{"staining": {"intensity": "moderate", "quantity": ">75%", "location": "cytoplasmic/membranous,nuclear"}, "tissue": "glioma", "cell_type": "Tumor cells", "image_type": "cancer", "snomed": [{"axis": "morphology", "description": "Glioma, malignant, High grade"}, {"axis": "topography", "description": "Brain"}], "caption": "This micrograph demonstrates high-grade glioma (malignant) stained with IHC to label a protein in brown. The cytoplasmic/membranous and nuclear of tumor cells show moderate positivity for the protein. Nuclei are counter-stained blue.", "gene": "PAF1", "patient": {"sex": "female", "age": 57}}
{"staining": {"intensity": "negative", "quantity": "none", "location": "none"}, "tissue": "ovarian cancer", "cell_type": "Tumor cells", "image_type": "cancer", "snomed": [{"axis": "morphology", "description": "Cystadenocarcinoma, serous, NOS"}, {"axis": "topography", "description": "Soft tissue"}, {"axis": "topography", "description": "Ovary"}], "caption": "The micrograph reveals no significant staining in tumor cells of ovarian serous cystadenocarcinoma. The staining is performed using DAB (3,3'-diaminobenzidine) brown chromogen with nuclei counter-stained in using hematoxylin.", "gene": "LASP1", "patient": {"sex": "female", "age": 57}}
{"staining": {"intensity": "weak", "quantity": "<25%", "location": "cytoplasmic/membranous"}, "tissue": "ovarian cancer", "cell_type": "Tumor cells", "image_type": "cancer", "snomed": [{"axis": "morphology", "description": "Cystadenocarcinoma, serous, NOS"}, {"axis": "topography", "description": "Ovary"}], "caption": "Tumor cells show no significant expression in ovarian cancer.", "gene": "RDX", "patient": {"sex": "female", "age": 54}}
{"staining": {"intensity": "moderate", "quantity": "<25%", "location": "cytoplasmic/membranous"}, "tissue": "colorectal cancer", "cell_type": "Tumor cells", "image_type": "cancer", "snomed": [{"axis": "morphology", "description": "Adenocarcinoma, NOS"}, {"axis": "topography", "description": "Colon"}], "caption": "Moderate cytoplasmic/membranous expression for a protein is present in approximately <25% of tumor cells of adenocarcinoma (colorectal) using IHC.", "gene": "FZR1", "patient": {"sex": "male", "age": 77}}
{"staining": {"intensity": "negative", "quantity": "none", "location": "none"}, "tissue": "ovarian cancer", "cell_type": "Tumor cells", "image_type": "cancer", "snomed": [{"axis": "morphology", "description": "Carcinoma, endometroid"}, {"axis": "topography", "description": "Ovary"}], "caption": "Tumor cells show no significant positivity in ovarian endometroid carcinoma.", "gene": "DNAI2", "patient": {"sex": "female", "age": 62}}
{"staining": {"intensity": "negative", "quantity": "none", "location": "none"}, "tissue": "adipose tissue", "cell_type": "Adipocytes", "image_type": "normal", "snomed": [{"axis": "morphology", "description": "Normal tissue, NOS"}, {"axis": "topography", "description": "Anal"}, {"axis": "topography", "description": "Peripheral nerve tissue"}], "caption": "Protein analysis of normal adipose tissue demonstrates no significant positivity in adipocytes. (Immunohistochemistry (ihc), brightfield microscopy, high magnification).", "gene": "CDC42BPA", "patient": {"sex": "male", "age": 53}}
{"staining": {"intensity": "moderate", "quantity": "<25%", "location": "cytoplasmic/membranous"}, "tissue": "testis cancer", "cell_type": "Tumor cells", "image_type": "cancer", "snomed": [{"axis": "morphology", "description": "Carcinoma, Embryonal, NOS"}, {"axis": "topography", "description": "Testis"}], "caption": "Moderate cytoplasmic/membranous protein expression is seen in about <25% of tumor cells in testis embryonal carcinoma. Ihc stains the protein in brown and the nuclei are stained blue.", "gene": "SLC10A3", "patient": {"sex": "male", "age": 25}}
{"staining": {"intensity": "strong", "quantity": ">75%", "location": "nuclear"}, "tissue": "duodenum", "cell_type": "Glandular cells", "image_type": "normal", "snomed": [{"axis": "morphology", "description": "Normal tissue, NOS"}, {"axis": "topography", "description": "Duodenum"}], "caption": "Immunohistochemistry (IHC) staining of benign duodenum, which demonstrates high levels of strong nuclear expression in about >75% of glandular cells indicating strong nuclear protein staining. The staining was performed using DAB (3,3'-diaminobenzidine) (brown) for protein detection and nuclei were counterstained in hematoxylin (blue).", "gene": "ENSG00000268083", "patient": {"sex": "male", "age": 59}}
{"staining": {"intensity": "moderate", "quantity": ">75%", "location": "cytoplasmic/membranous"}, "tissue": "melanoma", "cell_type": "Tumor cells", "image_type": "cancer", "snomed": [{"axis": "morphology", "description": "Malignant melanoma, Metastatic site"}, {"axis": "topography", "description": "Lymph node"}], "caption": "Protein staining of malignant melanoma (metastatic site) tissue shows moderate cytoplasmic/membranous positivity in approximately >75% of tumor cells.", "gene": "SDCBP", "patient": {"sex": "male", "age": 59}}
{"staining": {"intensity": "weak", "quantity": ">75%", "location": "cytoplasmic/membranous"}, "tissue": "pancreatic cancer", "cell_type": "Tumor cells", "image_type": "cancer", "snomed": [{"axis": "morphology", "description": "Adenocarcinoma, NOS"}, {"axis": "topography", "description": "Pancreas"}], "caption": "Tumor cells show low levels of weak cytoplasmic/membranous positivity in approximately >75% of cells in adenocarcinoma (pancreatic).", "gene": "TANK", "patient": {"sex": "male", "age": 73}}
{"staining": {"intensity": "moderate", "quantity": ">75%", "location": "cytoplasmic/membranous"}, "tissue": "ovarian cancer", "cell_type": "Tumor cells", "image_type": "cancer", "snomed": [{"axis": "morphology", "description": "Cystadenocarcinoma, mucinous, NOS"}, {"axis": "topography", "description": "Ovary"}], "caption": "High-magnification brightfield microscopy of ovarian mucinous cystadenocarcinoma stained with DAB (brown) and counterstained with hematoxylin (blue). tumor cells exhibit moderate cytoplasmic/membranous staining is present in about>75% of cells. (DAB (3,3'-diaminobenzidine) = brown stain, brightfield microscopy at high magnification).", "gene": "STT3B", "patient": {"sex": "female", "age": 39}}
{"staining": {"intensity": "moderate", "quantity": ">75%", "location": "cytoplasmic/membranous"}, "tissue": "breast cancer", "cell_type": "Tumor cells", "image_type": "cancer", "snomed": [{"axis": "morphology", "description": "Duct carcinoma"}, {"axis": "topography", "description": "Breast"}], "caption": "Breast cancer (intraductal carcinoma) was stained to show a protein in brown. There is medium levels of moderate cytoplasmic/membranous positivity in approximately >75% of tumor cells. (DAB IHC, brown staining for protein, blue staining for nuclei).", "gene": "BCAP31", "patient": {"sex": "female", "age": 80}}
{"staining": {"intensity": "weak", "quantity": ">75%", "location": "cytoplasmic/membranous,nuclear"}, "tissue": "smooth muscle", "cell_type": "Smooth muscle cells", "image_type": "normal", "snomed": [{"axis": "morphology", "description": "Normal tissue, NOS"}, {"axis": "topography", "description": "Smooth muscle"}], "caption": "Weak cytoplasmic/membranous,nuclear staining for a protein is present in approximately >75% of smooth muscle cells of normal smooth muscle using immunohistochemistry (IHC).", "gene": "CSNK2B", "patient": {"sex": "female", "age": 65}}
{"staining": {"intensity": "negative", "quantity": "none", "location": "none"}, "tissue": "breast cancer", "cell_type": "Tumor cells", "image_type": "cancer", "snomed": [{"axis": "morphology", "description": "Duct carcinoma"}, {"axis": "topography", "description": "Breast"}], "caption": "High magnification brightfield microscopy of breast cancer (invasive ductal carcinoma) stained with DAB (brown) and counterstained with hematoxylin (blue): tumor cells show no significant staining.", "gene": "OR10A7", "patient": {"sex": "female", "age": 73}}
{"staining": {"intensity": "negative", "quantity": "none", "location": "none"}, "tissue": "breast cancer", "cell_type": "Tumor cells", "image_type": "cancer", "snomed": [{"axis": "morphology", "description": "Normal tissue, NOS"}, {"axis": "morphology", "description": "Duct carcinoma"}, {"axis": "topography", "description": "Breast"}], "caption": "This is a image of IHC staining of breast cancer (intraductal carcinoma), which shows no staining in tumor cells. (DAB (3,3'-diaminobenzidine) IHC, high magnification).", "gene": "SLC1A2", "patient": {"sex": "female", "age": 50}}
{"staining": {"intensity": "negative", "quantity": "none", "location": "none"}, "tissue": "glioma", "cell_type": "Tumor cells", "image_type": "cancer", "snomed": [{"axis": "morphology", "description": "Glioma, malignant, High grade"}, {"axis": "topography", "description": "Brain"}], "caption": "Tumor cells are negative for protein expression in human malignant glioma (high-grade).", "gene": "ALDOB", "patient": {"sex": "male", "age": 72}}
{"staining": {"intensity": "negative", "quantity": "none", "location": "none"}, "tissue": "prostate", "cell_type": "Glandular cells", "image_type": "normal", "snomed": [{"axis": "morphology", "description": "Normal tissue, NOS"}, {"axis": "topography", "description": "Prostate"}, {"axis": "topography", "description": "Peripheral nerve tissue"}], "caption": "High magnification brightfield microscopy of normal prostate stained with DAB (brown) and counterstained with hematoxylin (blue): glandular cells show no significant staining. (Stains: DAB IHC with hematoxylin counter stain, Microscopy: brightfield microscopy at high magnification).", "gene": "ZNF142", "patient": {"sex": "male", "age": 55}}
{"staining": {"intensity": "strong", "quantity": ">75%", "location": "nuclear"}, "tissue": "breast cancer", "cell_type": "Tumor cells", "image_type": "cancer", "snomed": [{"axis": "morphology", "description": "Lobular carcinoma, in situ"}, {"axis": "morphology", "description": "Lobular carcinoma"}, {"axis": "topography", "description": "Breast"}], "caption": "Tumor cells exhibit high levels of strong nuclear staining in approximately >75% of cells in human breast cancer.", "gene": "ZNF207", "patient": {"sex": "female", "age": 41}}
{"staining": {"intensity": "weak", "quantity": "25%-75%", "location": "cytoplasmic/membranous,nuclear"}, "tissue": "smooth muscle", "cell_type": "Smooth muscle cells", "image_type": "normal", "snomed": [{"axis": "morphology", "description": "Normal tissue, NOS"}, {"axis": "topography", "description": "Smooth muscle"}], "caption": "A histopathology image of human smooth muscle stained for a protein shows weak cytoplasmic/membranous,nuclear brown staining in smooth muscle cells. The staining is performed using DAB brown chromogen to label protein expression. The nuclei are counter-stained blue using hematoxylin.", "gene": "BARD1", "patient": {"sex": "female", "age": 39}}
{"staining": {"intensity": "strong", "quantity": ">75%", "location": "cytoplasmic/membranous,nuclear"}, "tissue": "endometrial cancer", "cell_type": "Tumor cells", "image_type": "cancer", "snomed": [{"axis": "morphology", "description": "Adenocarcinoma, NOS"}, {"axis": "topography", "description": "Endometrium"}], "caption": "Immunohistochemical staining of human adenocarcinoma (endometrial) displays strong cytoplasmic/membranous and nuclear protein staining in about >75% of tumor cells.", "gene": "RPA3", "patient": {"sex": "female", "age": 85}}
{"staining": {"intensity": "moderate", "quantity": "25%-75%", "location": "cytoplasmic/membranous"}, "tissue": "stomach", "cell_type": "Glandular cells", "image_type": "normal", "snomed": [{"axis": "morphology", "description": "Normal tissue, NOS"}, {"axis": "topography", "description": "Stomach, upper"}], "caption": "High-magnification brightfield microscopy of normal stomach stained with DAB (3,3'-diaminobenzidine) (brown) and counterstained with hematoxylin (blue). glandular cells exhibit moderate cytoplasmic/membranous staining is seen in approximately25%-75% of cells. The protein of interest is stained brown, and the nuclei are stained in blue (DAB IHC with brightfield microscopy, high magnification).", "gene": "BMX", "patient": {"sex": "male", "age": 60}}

================================

- Your objective:
Please repeat each line from the one with "staining of human" through the last line of the data above, and add nothing.

- Task answer:
{"staining": {"intensity": "strong", "quantity": ">75%", "location": "cytoplasmic/membranous,nuclear"}, "tissue": "endometrial cancer", "cell_type": "Tumor cells", "image_type": "cancer", "snomed": [{"axis": "morphology", "description": "Adenocarcinoma, NOS"}, {"axis": "topography", "description": "Endometrium"}], "caption": "Immunohistochemical staining of human adenocarcinoma (endometrial) displays strong cytoplasmic/membranous and nuclear protein staining in about >75% of tumor cells.", "gene": "RPA3", "patient": {"sex": "female", "age": 85}}
{"staining": {"intensity": "moderate", "quantity": "25%-75%", "location": "cytoplasmic/membranous"}, "tissue": "stomach", "cell_type": "Glandular cells", "image_type": "normal", "snomed": [{"axis": "morphology", "description": "Normal tissue, NOS"}, {"axis": "topography", "description": "Stomach, upper"}], "caption": "High-magnification brightfield microscopy of normal stomach stained with DAB (3,3'-diaminobenzidine) (brown) and counterstained with hematoxylin (blue). glandular cells exhibit moderate cytoplasmic/membranous staining is seen in approximately25%-75% of cells. The protein of interest is stained brown, and the nuclei are stained in blue (DAB IHC with brightfield microscopy, high magnification).", "gene": "BMX", "patient": {"sex": "male", "age": 60}}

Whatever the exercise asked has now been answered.